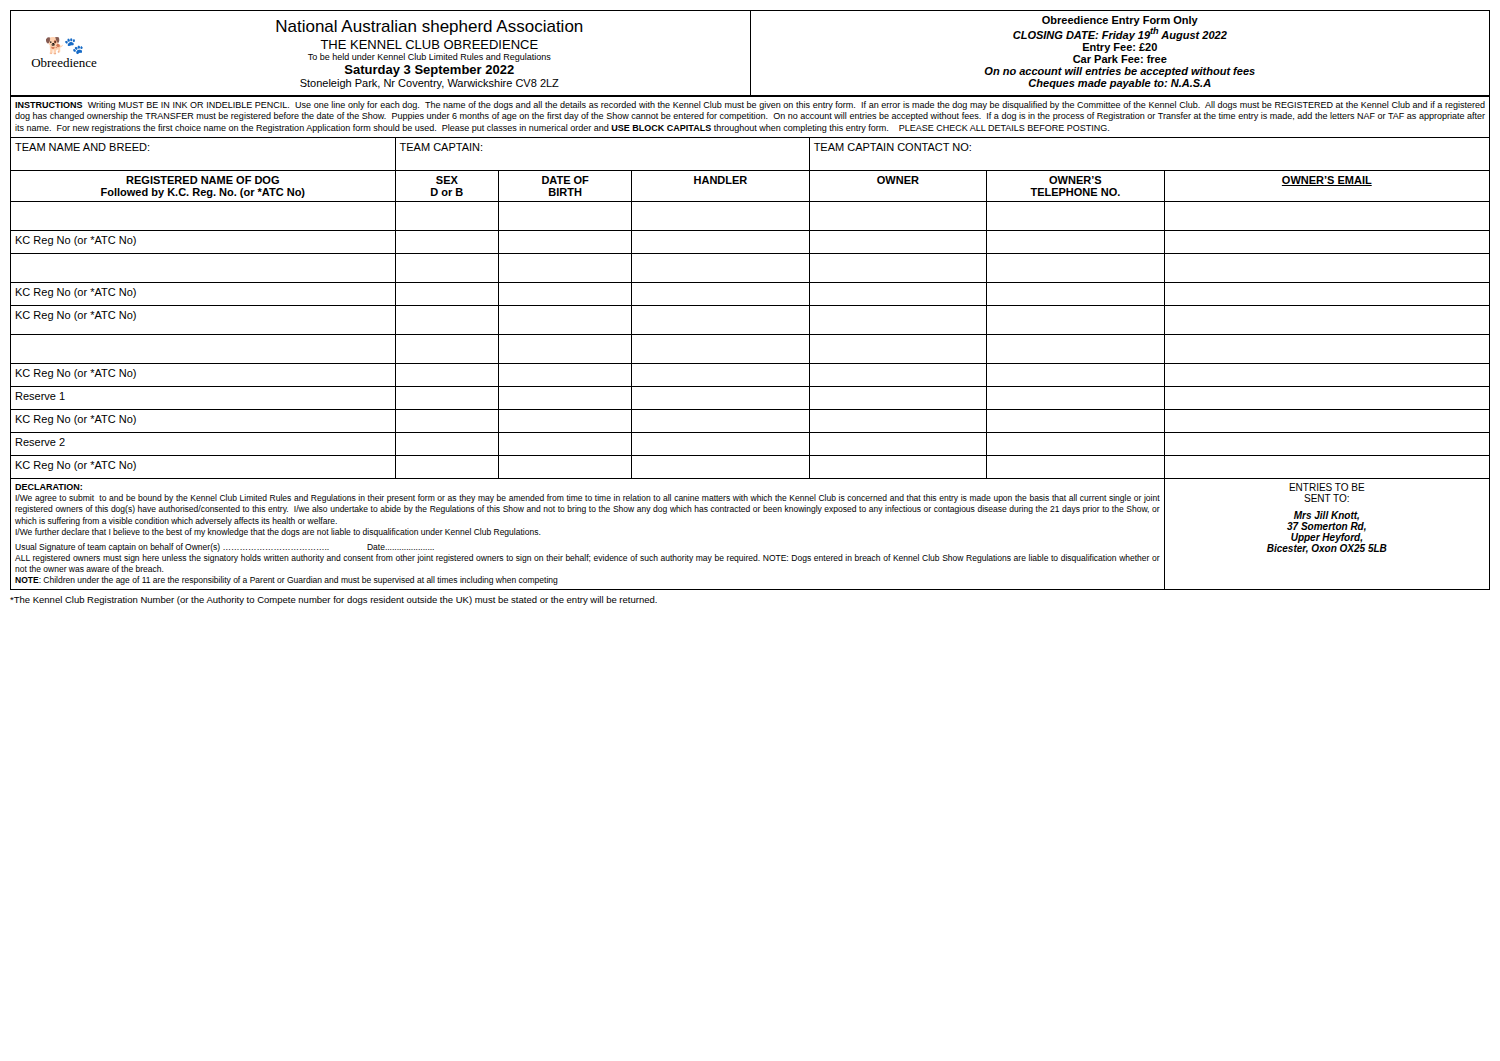| / 🐕🐾 Obreedience / National Australian shepherd Association THE KENNEL CLUB OBREEDIENCE To be held under Kennel Club Limited Rules and Regulations Saturday 3 September 2022 Stoneleigh Park, Nr Coventry, Warwickshire CV8 2LZ / | Obreedience Entry Form Only CLOSING DATE: Friday 19 th August 2022 Entry Fee: £20 Car Park Fee: free On no account will entries be accepted without fees Cheques made payable to: N.A.S.A |
| INSTRUCTIONS Writing MUST BE IN INK OR INDELIBLE PENCIL. Use one line only for each dog. The name of the dogs and all the details as recorded with the Kennel Club must be given on this entry form. If an error is made the dog may be disqualified by the Committee of the Kennel Club. All dogs must be REGISTERED at the Kennel Club and if a registered dog has changed ownership the TRANSFER must be registered before the date of the Show. Puppies under 6 months of age on the first day of the Show cannot be entered for competition. On no account will entries be accepted without fees. If a dog is in the process of Registration or Transfer at the time entry is made, add the letters NAF or TAF as appropriate after its name. For new registrations the first choice name on the Registration Application form should be used. Please put classes in numerical order and USE BLOCK CAPITALS throughout when completing this entry form. PLEASE CHECK ALL DETAILS BEFORE POSTING. |
| TEAM NAME AND BREED: | TEAM CAPTAIN: | TEAM CAPTAIN CONTACT NO: |
| REGISTERED NAME OF DOG Followed by K.C. Reg. No. (or *ATC No) | SEX D or B | DATE OF BIRTH | HANDLER | OWNER | OWNER’S TELEPHONE NO. | OWNER’S EMAIL |
| KC Reg No (or *ATC No) | | | | | | |
| KC Reg No (or *ATC No) | | | | | | |
| KC Reg No (or *ATC No) | | | | | | |
| KC Reg No (or *ATC No) | | | | | | |
| Reserve 1 | | | | | | |
| KC Reg No (or *ATC No) | | | | | | |
| Reserve 2 | | | | | | |
| KC Reg No (or *ATC No) | | | | | | |
| DECLARATION: I/We agree to submit to and be bound by the Kennel Club Limited Rules and Regulations in their present form or as they may be amended from time to time in relation to all canine matters with which the Kennel Club is concerned and that this entry is made upon the basis that all current single or joint registered owners of this dog(s) have authorised/consented to this entry. I/we also undertake to abide by the Regulations of this Show and not to bring to the Show any dog which has contracted or been knowingly exposed to any infectious or contagious disease during the 21 days prior to the Show, or which is suffering from a visible condition which adversely affects its health or welfare. I/We further declare that I believe to the best of my knowledge that the dogs are not liable to disqualification under Kennel Club Regulations. Usual Signature of team captain on behalf of Owner(s) ……………………………….. Date..................... ALL registered owners must sign here unless the signatory holds written authority and consent from other joint registered owners to sign on their behalf; evidence of such authority may be required. NOTE: Dogs entered in breach of Kennel Club Show Regulations are liable to disqualification whether or not the owner was aware of the breach. NOTE : Children under the age of 11 are the responsibility of a Parent or Guardian and must be supervised at all times including when competing | ENTRIES TO BE SENT TO: Mrs Jill Knott, 37 Somerton Rd, Upper Heyford, Bicester, Oxon OX25 5LB |
*The Kennel Club Registration Number (or the Authority to Compete number for dogs resident outside the UK) must be stated or the entry will be returned.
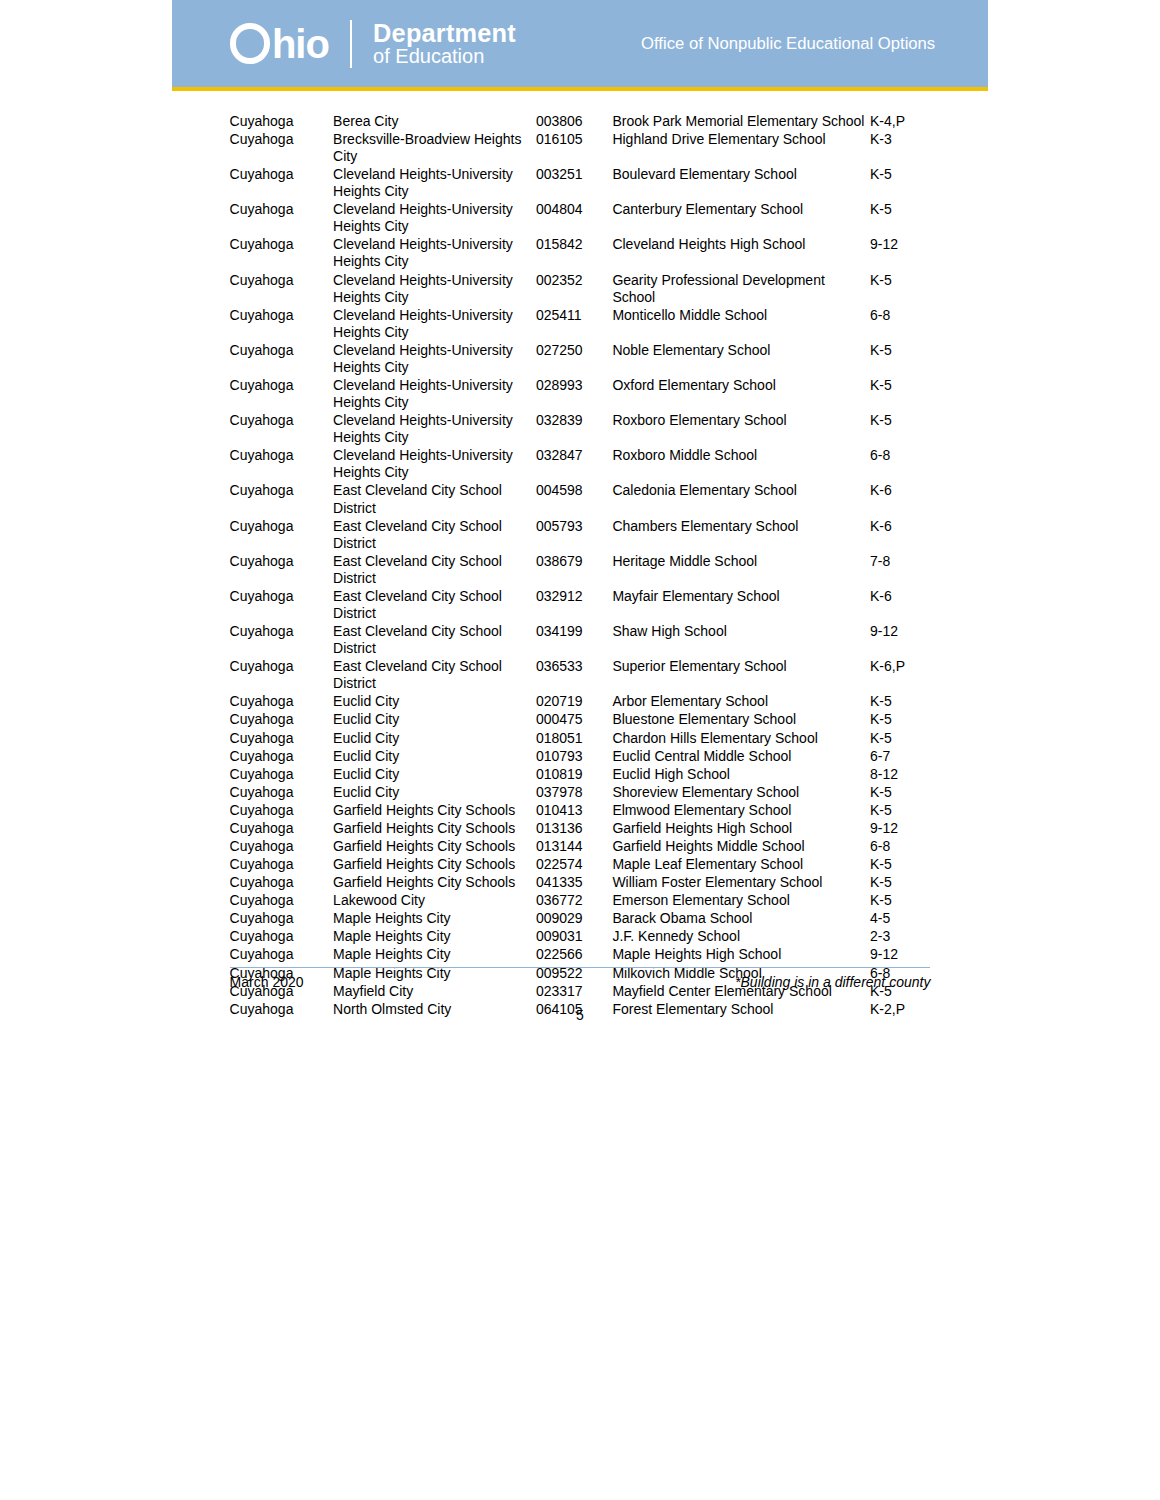hio
Department
of Education
Office of Nonpublic Educational Options
| Cuyahoga | Berea City | 003806 | Brook Park Memorial Elementary School | K-4,P |
| Cuyahoga | Brecksville-Broadview Heights City | 016105 | Highland Drive Elementary School | K-3 |
| Cuyahoga | Cleveland Heights-University Heights City | 003251 | Boulevard Elementary School | K-5 |
| Cuyahoga | Cleveland Heights-University Heights City | 004804 | Canterbury Elementary School | K-5 |
| Cuyahoga | Cleveland Heights-University Heights City | 015842 | Cleveland Heights High School | 9-12 |
| Cuyahoga | Cleveland Heights-University Heights City | 002352 | Gearity Professional Development School | K-5 |
| Cuyahoga | Cleveland Heights-University Heights City | 025411 | Monticello Middle School | 6-8 |
| Cuyahoga | Cleveland Heights-University Heights City | 027250 | Noble Elementary School | K-5 |
| Cuyahoga | Cleveland Heights-University Heights City | 028993 | Oxford Elementary School | K-5 |
| Cuyahoga | Cleveland Heights-University Heights City | 032839 | Roxboro Elementary School | K-5 |
| Cuyahoga | Cleveland Heights-University Heights City | 032847 | Roxboro Middle School | 6-8 |
| Cuyahoga | East Cleveland City School District | 004598 | Caledonia Elementary School | K-6 |
| Cuyahoga | East Cleveland City School District | 005793 | Chambers Elementary School | K-6 |
| Cuyahoga | East Cleveland City School District | 038679 | Heritage Middle School | 7-8 |
| Cuyahoga | East Cleveland City School District | 032912 | Mayfair Elementary School | K-6 |
| Cuyahoga | East Cleveland City School District | 034199 | Shaw High School | 9-12 |
| Cuyahoga | East Cleveland City School District | 036533 | Superior Elementary School | K-6,P |
| Cuyahoga | Euclid City | 020719 | Arbor Elementary School | K-5 |
| Cuyahoga | Euclid City | 000475 | Bluestone Elementary School | K-5 |
| Cuyahoga | Euclid City | 018051 | Chardon Hills Elementary School | K-5 |
| Cuyahoga | Euclid City | 010793 | Euclid Central Middle School | 6-7 |
| Cuyahoga | Euclid City | 010819 | Euclid High School | 8-12 |
| Cuyahoga | Euclid City | 037978 | Shoreview Elementary School | K-5 |
| Cuyahoga | Garfield Heights City Schools | 010413 | Elmwood Elementary School | K-5 |
| Cuyahoga | Garfield Heights City Schools | 013136 | Garfield Heights High School | 9-12 |
| Cuyahoga | Garfield Heights City Schools | 013144 | Garfield Heights Middle School | 6-8 |
| Cuyahoga | Garfield Heights City Schools | 022574 | Maple Leaf Elementary School | K-5 |
| Cuyahoga | Garfield Heights City Schools | 041335 | William Foster Elementary School | K-5 |
| Cuyahoga | Lakewood City | 036772 | Emerson Elementary School | K-5 |
| Cuyahoga | Maple Heights City | 009029 | Barack Obama School | 4-5 |
| Cuyahoga | Maple Heights City | 009031 | J.F. Kennedy School | 2-3 |
| Cuyahoga | Maple Heights City | 022566 | Maple Heights High School | 9-12 |
| Cuyahoga | Maple Heights City | 009522 | Milkovich Middle School | 6-8 |
| Cuyahoga | Mayfield City | 023317 | Mayfield Center Elementary School | K-5 |
| Cuyahoga | North Olmsted City | 064105 | Forest Elementary School | K-2,P |
March 2020
*Building is in a different county
5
# # # #
◆ What the task asks
Print the listing above in full, exactly as written. Omit any pictures.

◆ Task answer
| / 🐕🐾 Obreedience / National Australian shepherd Association THE KENNEL CLUB OBREEDIENCE To be held under Kennel Club Limited Rules and Regulations Saturday 3 September 2022 Stoneleigh Park, Nr Coventry, Warwickshire CV8 2LZ / | Obreedience Entry Form Only CLOSING DATE: Friday 19 th August 2022 Entry Fee: £20 Car Park Fee: free On no account will entries be accepted without fees Cheques made payable to: N.A.S.A |
| INSTRUCTIONS Writing MUST BE IN INK OR INDELIBLE PENCIL. Use one line only for each dog. The name of the dogs and all the details as recorded with the Kennel Club must be given on this entry form. If an error is made the dog may be disqualified by the Committee of the Kennel Club. All dogs must be REGISTERED at the Kennel Club and if a registered dog has changed ownership the TRANSFER must be registered before the date of the Show. Puppies under 6 months of age on the first day of the Show cannot be entered for competition. On no account will entries be accepted without fees. If a dog is in the process of Registration or Transfer at the time entry is made, add the letters NAF or TAF as appropriate after its name. For new registrations the first choice name on the Registration Application form should be used. Please put classes in numerical order and USE BLOCK CAPITALS throughout when completing this entry form. PLEASE CHECK ALL DETAILS BEFORE POSTING. |
| TEAM NAME AND BREED: | TEAM CAPTAIN: | TEAM CAPTAIN CONTACT NO: |
| REGISTERED NAME OF DOG Followed by K.C. Reg. No. (or *ATC No) | SEX D or B | DATE OF BIRTH | HANDLER | OWNER | OWNER’S TELEPHONE NO. | OWNER’S EMAIL |
| KC Reg No (or *ATC No) | | | | | | |
| KC Reg No (or *ATC No) | | | | | | |
| KC Reg No (or *ATC No) | | | | | | |
| KC Reg No (or *ATC No) | | | | | | |
| Reserve 1 | | | | | | |
| KC Reg No (or *ATC No) | | | | | | |
| Reserve 2 | | | | | | |
| KC Reg No (or *ATC No) | | | | | | |
| DECLARATION: I/We agree to submit to and be bound by the Kennel Club Limited Rules and Regulations in their present form or as they may be amended from time to time in relation to all canine matters with which the Kennel Club is concerned and that this entry is made upon the basis that all current single or joint registered owners of this dog(s) have authorised/consented to this entry. I/we also undertake to abide by the Regulations of this Show and not to bring to the Show any dog which has contracted or been knowingly exposed to any infectious or contagious disease during the 21 days prior to the Show, or which is suffering from a visible condition which adversely affects its health or welfare. I/We further declare that I believe to the best of my knowledge that the dogs are not liable to disqualification under Kennel Club Regulations. Usual Signature of team captain on behalf of Owner(s) ……………………………….. Date..................... ALL registered owners must sign here unless the signatory holds written authority and consent from other joint registered owners to sign on their behalf; evidence of such authority may be required. NOTE: Dogs entered in breach of Kennel Club Show Regulations are liable to disqualification whether or not the owner was aware of the breach. NOTE : Children under the age of 11 are the responsibility of a Parent or Guardian and must be supervised at all times including when competing | ENTRIES TO BE SENT TO: Mrs Jill Knott, 37 Somerton Rd, Upper Heyford, Bicester, Oxon OX25 5LB |
*The Kennel Club Registration Number (or the Authority to Compete number for dogs resident outside the UK) must be stated or the entry will be returned.
hio
Department
of Education
Office of Nonpublic Educational Options
| Cuyahoga | Berea City | 003806 | Brook Park Memorial Elementary School | K-4,P |
| Cuyahoga | Brecksville-Broadview Heights City | 016105 | Highland Drive Elementary School | K-3 |
| Cuyahoga | Cleveland Heights-University Heights City | 003251 | Boulevard Elementary School | K-5 |
| Cuyahoga | Cleveland Heights-University Heights City | 004804 | Canterbury Elementary School | K-5 |
| Cuyahoga | Cleveland Heights-University Heights City | 015842 | Cleveland Heights High School | 9-12 |
| Cuyahoga | Cleveland Heights-University Heights City | 002352 | Gearity Professional Development School | K-5 |
| Cuyahoga | Cleveland Heights-University Heights City | 025411 | Monticello Middle School | 6-8 |
| Cuyahoga | Cleveland Heights-University Heights City | 027250 | Noble Elementary School | K-5 |
| Cuyahoga | Cleveland Heights-University Heights City | 028993 | Oxford Elementary School | K-5 |
| Cuyahoga | Cleveland Heights-University Heights City | 032839 | Roxboro Elementary School | K-5 |
| Cuyahoga | Cleveland Heights-University Heights City | 032847 | Roxboro Middle School | 6-8 |
| Cuyahoga | East Cleveland City School District | 004598 | Caledonia Elementary School | K-6 |
| Cuyahoga | East Cleveland City School District | 005793 | Chambers Elementary School | K-6 |
| Cuyahoga | East Cleveland City School District | 038679 | Heritage Middle School | 7-8 |
| Cuyahoga | East Cleveland City School District | 032912 | Mayfair Elementary School | K-6 |
| Cuyahoga | East Cleveland City School District | 034199 | Shaw High School | 9-12 |
| Cuyahoga | East Cleveland City School District | 036533 | Superior Elementary School | K-6,P |
| Cuyahoga | Euclid City | 020719 | Arbor Elementary School | K-5 |
| Cuyahoga | Euclid City | 000475 | Bluestone Elementary School | K-5 |
| Cuyahoga | Euclid City | 018051 | Chardon Hills Elementary School | K-5 |
| Cuyahoga | Euclid City | 010793 | Euclid Central Middle School | 6-7 |
| Cuyahoga | Euclid City | 010819 | Euclid High School | 8-12 |
| Cuyahoga | Euclid City | 037978 | Shoreview Elementary School | K-5 |
| Cuyahoga | Garfield Heights City Schools | 010413 | Elmwood Elementary School | K-5 |
| Cuyahoga | Garfield Heights City Schools | 013136 | Garfield Heights High School | 9-12 |
| Cuyahoga | Garfield Heights City Schools | 013144 | Garfield Heights Middle School | 6-8 |
| Cuyahoga | Garfield Heights City Schools | 022574 | Maple Leaf Elementary School | K-5 |
| Cuyahoga | Garfield Heights City Schools | 041335 | William Foster Elementary School | K-5 |
| Cuyahoga | Lakewood City | 036772 | Emerson Elementary School | K-5 |
| Cuyahoga | Maple Heights City | 009029 | Barack Obama School | 4-5 |
| Cuyahoga | Maple Heights City | 009031 | J.F. Kennedy School | 2-3 |
| Cuyahoga | Maple Heights City | 022566 | Maple Heights High School | 9-12 |
| Cuyahoga | Maple Heights City | 009522 | Milkovich Middle School | 6-8 |
| Cuyahoga | Mayfield City | 023317 | Mayfield Center Elementary School | K-5 |
| Cuyahoga | North Olmsted City | 064105 | Forest Elementary School | K-2,P |
March 2020
*Building is in a different county
5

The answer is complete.